Dir ist aber schon bewusst, dass nicht ich die Liste erstellt habe, sondern die Leser der FHM Deutschland?


----------



## Berggeist1963 (13 Jan. 2009)

Ich vermisse Annika Kipp, Nadine Krüger und Karen Heinrichs in der Liste...


----------



## muecke2 (13 Jan. 2009)

Kamp is nice


----------



## Netto (13 Jan. 2009)

Berggeist1963 schrieb:


> Ich vermisse Annika Kipp, Nadine Krüger und Karen Heinrichs in der Liste...



:WOW::WOW: Warum dass denn?


----------



## Berggeist1963 (14 Jan. 2009)

Weil die so furchtbare Beine haben - alles so fleischig und unförmig...Da gehört übrigens auch noch Barabara Schöneberger mit rein in die Liste!


----------



## Berggeist1963 (14 Jan. 2009)

Ach ja, Birte Karalus fehlt da auch noch!


----------



## Berggeist1963 (14 Jan. 2009)

Jetzt hätte ich doch glatt noch die Ruth Moschner vergessen...


----------



## romanderl (14 Jan. 2009)

frau merkel nur auf 20???


----------



## Tyler Durden (2 Feb. 2009)

Ich kommentier das mal... 
1 Winehouse, Amy 
Hat hart daran gearbeitet und sich somit diesen Platz verdient. Ich würde es ja begrüßen wenn sie dieses Jahr mit Pete Dorthey zusammen kommen würde. 
2 Spears, Britney
Meiner Meinung nach völlig zu unrecht da. Aber na gut, dann gibt es schon nicht so viel Konkurrenz. 
3 Lohan, Lindsay
UAH! Der wird's mir ganz anders. Aber auf der anderen Seite kann man sicher viel Spaß mit ihr haben, wenn man auf chronische Alkoholabstürze steht...
4 Will, Anne
Die ist auch richtig schlimm. Was hat die nur im Fernsehn zu suchen?
5 Beckham, Victoria
Wenn Frauen auf ihre Figur achten - okay. Aber was ist den das?! Du musst du ja Angst haben das du was kaputt machst. Vielleicht sollte die Gute mal mit Jessica Simpson zum der bekannten Burgerkette.
6 Clinton, Hillary
Naja, die ist alt dabei, weil letztes Jahr Wahlen waren. Aber ich vermute bzw. ich hoffe, dass sie keine Männer für den nächtlichen Beischlaf sucht und wir somit aus dem Schneider sind.

AUFGABEN BEARBEITEN –
1. Nenne alle Benutzernamen, unter denen im Forenthread Beiträge veröffentlicht wurden, jeden nur einmal.
2. Setze den Forenthread im Anschluss an seinen letzten Satz fort.
Die Zeilen spielen hierfür keine Rolle.

DATENSATZINHALT –
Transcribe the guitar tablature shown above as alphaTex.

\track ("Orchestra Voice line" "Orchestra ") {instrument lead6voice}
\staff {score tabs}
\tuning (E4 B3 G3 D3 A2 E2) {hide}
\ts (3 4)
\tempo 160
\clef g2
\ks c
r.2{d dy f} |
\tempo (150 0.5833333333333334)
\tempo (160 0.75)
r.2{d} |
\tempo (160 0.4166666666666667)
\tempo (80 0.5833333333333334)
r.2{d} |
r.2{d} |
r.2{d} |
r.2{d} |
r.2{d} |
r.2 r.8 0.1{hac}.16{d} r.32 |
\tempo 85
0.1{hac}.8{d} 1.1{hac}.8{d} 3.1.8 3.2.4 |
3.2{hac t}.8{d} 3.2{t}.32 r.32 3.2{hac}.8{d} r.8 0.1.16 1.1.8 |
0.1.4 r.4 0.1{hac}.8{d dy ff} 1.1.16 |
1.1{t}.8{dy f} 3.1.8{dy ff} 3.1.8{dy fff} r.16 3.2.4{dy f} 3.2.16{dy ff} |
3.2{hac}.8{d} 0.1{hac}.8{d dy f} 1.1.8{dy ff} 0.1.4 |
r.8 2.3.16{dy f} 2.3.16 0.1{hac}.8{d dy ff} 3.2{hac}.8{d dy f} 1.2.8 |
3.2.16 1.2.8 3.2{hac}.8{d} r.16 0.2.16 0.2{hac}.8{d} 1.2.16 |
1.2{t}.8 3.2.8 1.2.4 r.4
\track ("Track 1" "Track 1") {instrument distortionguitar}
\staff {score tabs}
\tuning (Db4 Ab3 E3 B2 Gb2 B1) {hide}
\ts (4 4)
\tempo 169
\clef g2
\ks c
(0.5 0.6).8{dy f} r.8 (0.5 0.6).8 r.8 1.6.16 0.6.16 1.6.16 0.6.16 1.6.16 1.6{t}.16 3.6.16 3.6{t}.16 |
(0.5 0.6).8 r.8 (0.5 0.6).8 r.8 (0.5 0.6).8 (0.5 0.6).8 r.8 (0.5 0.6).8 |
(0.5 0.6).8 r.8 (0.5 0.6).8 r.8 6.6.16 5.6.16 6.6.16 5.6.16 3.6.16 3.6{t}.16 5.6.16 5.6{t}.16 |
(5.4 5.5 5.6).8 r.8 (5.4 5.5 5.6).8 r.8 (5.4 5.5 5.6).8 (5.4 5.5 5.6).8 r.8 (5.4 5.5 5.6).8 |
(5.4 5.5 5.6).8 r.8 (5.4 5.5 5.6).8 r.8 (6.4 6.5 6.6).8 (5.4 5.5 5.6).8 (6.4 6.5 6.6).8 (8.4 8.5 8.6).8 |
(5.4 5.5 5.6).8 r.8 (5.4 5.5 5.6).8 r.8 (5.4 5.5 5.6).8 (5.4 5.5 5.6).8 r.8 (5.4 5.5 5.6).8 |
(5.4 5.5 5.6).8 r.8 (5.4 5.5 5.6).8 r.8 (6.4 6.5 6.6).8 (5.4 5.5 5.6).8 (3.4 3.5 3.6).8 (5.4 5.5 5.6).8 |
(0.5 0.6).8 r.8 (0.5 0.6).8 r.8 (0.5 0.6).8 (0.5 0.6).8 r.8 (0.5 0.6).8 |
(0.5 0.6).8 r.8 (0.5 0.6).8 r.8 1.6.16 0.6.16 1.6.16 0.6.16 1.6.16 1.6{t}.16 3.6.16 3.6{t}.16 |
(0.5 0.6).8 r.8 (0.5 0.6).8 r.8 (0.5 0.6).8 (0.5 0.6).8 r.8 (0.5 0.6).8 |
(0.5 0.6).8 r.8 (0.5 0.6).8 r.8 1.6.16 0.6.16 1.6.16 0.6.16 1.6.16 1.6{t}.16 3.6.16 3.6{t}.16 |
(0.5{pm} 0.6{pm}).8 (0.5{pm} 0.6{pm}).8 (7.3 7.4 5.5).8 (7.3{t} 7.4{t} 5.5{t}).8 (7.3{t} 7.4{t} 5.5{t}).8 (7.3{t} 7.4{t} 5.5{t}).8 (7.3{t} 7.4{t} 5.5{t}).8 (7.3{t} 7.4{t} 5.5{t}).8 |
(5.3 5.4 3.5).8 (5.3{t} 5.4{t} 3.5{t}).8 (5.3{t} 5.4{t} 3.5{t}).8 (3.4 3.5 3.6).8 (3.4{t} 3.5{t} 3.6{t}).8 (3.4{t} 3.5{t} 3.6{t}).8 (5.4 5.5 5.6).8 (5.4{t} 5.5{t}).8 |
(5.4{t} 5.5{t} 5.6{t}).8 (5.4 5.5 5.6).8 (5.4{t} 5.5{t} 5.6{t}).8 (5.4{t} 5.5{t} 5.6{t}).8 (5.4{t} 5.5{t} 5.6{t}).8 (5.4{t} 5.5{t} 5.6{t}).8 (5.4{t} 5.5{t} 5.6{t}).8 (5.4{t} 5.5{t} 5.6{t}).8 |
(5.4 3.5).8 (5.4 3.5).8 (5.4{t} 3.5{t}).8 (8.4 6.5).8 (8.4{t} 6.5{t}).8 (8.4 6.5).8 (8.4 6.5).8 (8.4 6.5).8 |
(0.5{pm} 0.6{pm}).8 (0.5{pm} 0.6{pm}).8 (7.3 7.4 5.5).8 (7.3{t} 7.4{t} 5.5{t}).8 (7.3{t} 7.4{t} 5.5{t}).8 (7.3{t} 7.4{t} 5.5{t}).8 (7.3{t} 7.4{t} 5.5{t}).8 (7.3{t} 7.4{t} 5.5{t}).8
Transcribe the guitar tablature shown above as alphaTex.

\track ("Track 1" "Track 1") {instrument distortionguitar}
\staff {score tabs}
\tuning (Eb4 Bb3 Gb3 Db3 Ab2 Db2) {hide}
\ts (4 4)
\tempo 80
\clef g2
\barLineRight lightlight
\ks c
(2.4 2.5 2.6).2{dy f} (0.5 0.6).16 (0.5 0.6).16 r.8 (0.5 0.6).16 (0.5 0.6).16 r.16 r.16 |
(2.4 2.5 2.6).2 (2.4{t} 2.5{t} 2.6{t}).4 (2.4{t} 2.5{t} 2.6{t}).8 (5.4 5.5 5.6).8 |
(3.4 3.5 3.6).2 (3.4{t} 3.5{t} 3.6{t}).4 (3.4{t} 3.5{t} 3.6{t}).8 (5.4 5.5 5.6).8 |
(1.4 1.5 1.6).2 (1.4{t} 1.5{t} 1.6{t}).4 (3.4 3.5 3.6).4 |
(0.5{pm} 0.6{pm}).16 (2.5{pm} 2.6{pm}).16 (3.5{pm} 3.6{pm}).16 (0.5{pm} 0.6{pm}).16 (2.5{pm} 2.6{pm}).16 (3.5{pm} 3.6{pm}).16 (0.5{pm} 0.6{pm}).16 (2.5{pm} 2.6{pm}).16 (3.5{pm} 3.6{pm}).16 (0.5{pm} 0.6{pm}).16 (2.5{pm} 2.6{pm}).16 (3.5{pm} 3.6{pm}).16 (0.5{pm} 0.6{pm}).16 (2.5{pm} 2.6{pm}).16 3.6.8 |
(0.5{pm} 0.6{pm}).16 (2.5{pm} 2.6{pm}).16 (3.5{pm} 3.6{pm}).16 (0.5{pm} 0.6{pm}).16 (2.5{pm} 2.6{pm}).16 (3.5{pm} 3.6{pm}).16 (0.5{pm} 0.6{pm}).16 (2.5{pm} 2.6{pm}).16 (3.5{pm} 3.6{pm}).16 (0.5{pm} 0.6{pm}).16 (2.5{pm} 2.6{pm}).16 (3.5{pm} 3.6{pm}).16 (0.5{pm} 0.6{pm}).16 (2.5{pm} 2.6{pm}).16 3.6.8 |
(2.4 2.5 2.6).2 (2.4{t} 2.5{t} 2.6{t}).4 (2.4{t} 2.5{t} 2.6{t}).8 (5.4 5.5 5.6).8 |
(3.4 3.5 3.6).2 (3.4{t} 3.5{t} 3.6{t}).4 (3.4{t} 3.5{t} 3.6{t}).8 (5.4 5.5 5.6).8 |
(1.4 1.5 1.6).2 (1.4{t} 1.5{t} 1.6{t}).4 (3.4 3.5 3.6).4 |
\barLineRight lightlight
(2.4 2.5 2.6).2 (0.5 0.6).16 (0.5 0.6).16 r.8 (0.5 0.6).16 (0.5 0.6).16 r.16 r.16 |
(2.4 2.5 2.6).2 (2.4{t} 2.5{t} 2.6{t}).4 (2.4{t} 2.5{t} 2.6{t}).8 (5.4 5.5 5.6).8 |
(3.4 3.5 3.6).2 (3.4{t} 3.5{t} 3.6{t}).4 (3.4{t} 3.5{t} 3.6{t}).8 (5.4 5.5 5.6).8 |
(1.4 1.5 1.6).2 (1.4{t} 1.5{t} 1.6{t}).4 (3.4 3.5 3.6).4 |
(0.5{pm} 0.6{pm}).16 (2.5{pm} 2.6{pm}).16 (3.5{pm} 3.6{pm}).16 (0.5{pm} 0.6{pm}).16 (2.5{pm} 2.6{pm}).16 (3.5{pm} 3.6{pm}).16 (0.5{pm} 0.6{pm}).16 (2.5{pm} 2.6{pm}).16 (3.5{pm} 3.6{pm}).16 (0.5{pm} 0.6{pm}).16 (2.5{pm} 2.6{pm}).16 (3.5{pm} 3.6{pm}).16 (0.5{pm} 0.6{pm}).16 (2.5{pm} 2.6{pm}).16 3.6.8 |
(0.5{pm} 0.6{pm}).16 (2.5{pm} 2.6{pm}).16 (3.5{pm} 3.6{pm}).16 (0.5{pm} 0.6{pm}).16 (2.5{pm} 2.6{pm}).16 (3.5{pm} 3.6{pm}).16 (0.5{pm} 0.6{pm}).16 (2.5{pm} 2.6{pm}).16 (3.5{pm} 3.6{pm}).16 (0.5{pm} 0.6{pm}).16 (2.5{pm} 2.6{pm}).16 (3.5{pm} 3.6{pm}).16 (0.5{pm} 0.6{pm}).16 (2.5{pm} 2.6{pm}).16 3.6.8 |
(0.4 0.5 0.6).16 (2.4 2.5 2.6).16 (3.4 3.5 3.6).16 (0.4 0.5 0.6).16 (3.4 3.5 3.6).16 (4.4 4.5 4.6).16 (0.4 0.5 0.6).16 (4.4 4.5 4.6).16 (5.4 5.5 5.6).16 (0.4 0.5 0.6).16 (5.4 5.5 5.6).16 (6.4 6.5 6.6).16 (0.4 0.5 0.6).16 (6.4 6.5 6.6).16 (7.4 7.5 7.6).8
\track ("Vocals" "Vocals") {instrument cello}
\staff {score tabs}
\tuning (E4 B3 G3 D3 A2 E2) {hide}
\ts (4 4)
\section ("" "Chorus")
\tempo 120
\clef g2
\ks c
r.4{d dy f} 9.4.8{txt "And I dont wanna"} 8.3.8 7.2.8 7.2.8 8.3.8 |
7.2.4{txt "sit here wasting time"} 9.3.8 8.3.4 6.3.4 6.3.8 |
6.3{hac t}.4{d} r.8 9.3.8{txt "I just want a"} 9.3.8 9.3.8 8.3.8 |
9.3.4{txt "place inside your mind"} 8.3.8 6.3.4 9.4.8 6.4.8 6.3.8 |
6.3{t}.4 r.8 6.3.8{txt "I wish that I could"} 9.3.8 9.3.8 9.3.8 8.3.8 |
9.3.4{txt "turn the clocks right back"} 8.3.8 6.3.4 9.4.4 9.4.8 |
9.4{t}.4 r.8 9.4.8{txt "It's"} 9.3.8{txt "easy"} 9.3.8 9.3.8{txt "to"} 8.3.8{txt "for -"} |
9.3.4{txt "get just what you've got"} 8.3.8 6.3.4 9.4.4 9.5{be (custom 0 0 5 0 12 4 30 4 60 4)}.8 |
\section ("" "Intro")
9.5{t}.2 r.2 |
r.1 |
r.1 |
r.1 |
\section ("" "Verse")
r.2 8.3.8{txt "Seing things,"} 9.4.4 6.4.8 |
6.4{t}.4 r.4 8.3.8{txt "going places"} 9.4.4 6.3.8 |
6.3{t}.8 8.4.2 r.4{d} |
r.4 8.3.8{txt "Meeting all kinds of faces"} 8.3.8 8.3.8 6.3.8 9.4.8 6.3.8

LÖSUNGEN –
1. Berggeist1963, muecke2, Netto, romanderl, Tyler Durden

2.
7 Hilton, Paris
Ganz im Gegensatz zu der. Die sucht Männer für den nächtlichen Beischlaf. Und ich hoffe, dass sie mich nicht findet. 
8 Parker, Sarah Jessica 
Das ist ne Frau für Frauen. Mit der können wir nichts anfangen. Wenn ein Mann Sex and the city gemacht hätte würde die Hauptdarstellerin mehr aussehen wie Lara Croft und nicht wie der Fleischgewordene Einkaufapltraum. 
9 Wittler, Tine
Wie kann man nur so jemand zu sich nach Hause einladen. Gott sei Dank interpretiert die Tine das immer richtig und weiß das es NICHT um Sex geht sondern um die Wohnung. Trotzdem die Wohnung sieht danach beschissener aus wie vorher. Würde ein Mann die Sendung machen würde er einen 2. Kühlschrank kaufen. Zwischen die Kühlschränke das Klo installieren und gegenüber den Fernseher. Passt.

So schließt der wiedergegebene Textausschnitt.